Значит, в целом получается: быть из небытия, выдерживать мир в себе, отдавать за него душу природе. Экологическая ситуация в том, что человека все еще нет (и камо грядещи — неизвестно); нет следовательно, и мира, он растоптан, попран; нет и душ, есть тела или душенки в телах, а тем более нет всеобщего духа единства с природой, есть только внутренние барьеры цивилизации и барьеры с природой. Но эти барьеры с природой растут вместе с внутренним опустошением цивилизации в духовности. Информационное общество и будет зияющей пустотой в мире, как та Платоновская пещера, из которой человек будет иметь дело не с самими вещами, а с их тенями. И дело тогда оказывается не только и не столько в иудео-христианских корнях экологии, где человек поставлен выше других тварей, или в греко-романских истоках ее, где он «мера всех вещей» (Протагор), или в соединении науки и техники в Новое время, или в бесплановой экономике (марксизм), или в общественном прогрессе, в который слепо уверовали модернисты всех времен и народов, не считаясь ни с чем, кроме самоотчуждения человека. Нет вообще никаких причин внешних экологической ситуации, она вытекает из существ человека, он сам причина, порождающая ее как необходимое следствие. Если человек платит жизнью за то, что в ней было перед смертью, то и человечество должно примерно таким же образом ответить за всю свою писаную историю... Но перед кем? Перед чем? Перед природой? Вряд ли, она заглотнет и выполнит все человечество. «О, есть еще океан!» — воскликнул А.Блок в связи с гибелью Титаника. Перед последующими поколениями? Но это уже расчет антропоцентризма. Сохранить природу нужно ради нее самой, а не из внешних соображений. Р.Хиггинс сказал: «эксплуататорское отношение к природе не отменяется, а лишь маскируется, если мы предпринимаем попытки сохранить голубого кита, лесного волка, белый кедр или болото только ради экологического равновесия, то есть в конечном счете для блага человека. Мы уступаем здесь той же гордыне антропоцентризма... Природу может спасти только безусловная любовь к земле и лесу во имя них самих» (Там же. С. 43, 44).

Скорее всего отвечать нужно человечеству перед самим собой, но в некоей высшей инстанции, подняться к которой означает не просто спастись и не только образумиться или ответить за свои деяния. Потому что даже это невозможно. Нет меры расплаты, установить ее невозможно. Есть и подозрение, что человечество само хочет найти, определить эту меру в виде экологического императива или в виде «гуманитарной помощи» природе, пытаясь сохранить то, что еще осталось невырубленного, неистребленного, неизгаженного. Сама эта помощь есть лицемерие, самообман.

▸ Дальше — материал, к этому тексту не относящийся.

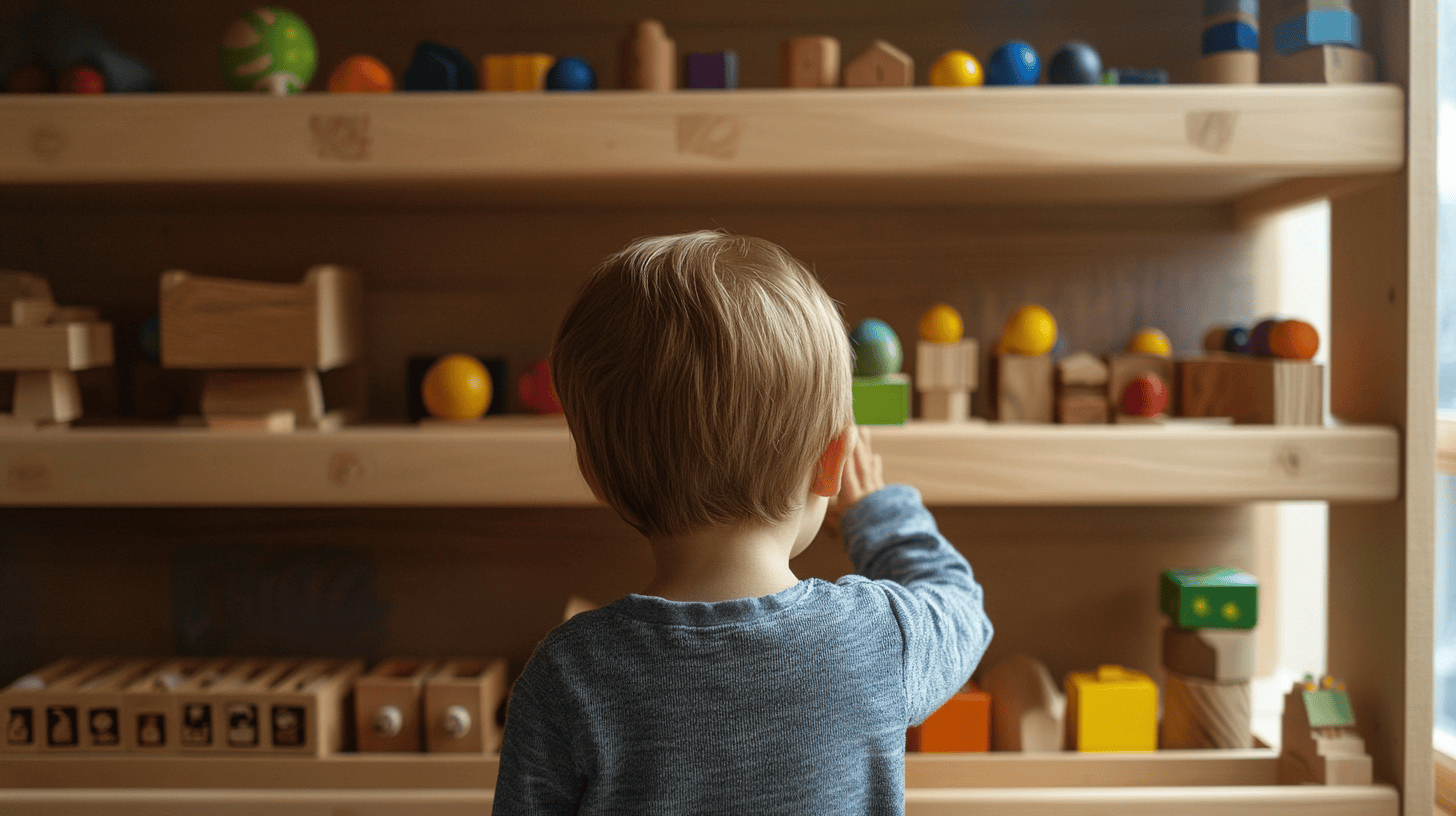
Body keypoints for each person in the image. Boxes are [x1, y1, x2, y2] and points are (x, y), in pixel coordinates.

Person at [493, 231, 992, 815]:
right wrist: (875, 513)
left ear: (592, 473)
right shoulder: (878, 641)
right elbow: (960, 604)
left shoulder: (569, 675)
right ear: (832, 463)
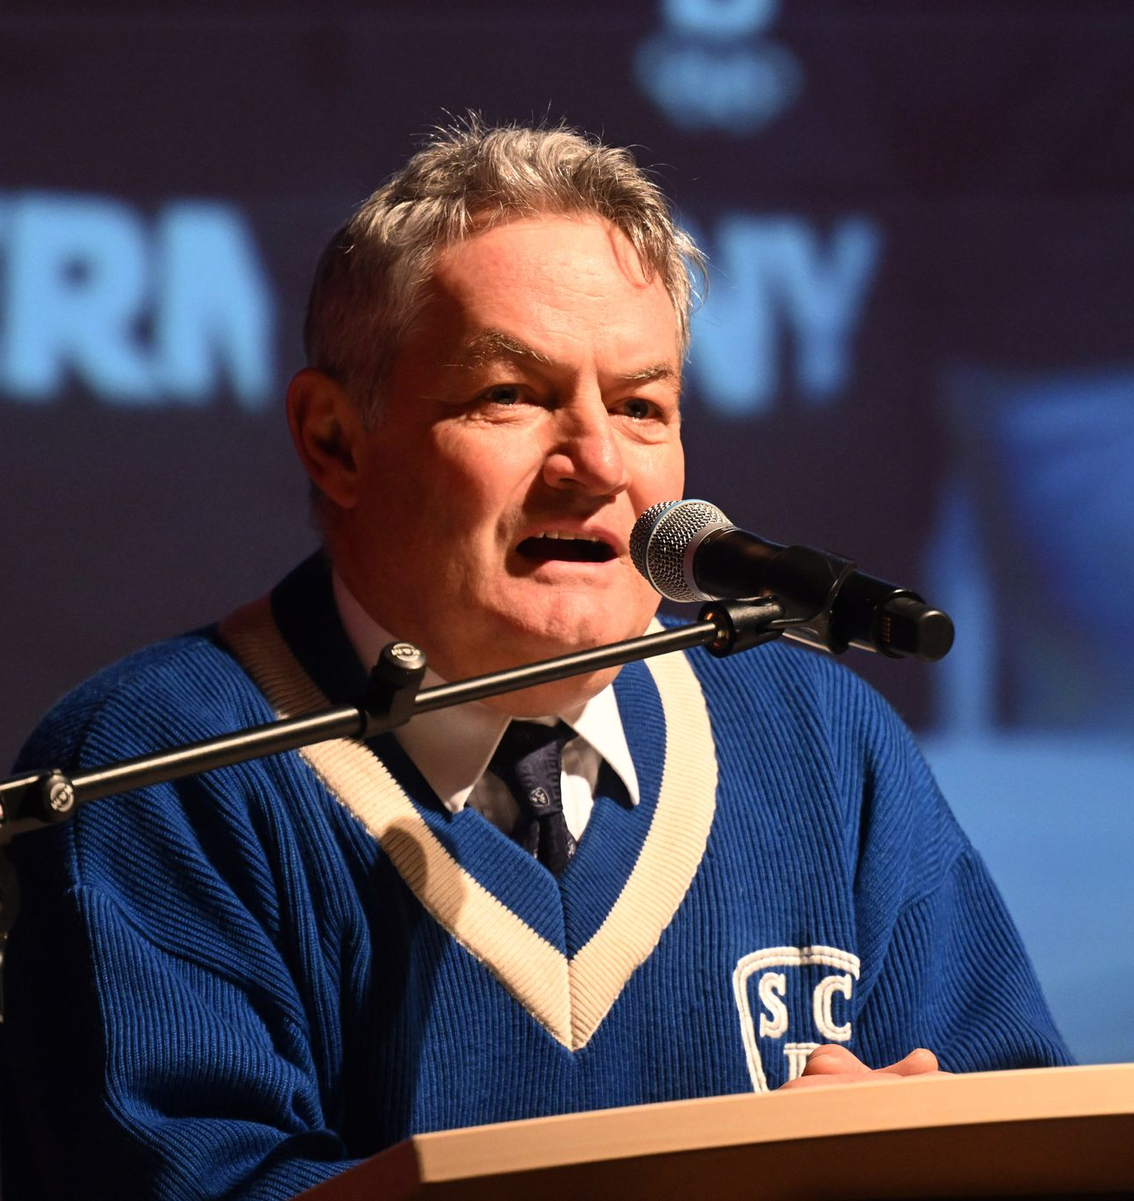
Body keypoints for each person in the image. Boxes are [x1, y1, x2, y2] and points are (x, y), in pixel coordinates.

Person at [1, 119, 1070, 1199]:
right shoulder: (166, 766)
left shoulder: (818, 740)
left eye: (643, 405)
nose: (599, 461)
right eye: (510, 395)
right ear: (333, 440)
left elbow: (1039, 1143)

Но вместе, с должным и сущим, а значит и долженствованием как этическим принципом, нужно представить (ввести) различие (связку) совершенного и свершенного (дурного), чтобы работал эстетический принцип совершенствования. И это будет не дополнение, а допущение и утверждение высшей ценности — красоты в мире. Потому что добром мира природу не спасти, может быть удастся сохранить, но не раскрыть ее в самоценности. И тогда картина будет более полной: от ложных знаний себя к добру мира в себе, и в свете совершенного видение несовершенного как совершенного человеком на земле.

Однако и движения в этом векторе нет и быть не может. Само осознание ложности знаний возможно при добре мира в себе, но и для этого заранее требуется нечто иное, более высокое, а именно поклонение красоте. Экологическое движение в этом плане и есть движение, начинающееся с культа красоты, подкрепляющееся следованием добру и, наконец, что труднее всего, отвращение от ложных знаний как знаний лишь себя, т.е. преодоление антропоцентризма. О ложности знаний мы можем знать с точки зрения красоты. Заведомое признание красоты приводит не просто к сомнениям в истинности или неистинности (это происходит уже с этических позиций долженствования), здесь уже нет выбора себя в какой-то нравственной альтернативе, но знание себя оказывается небытием, из которого человеку нужно проснуться из сна самозабвения.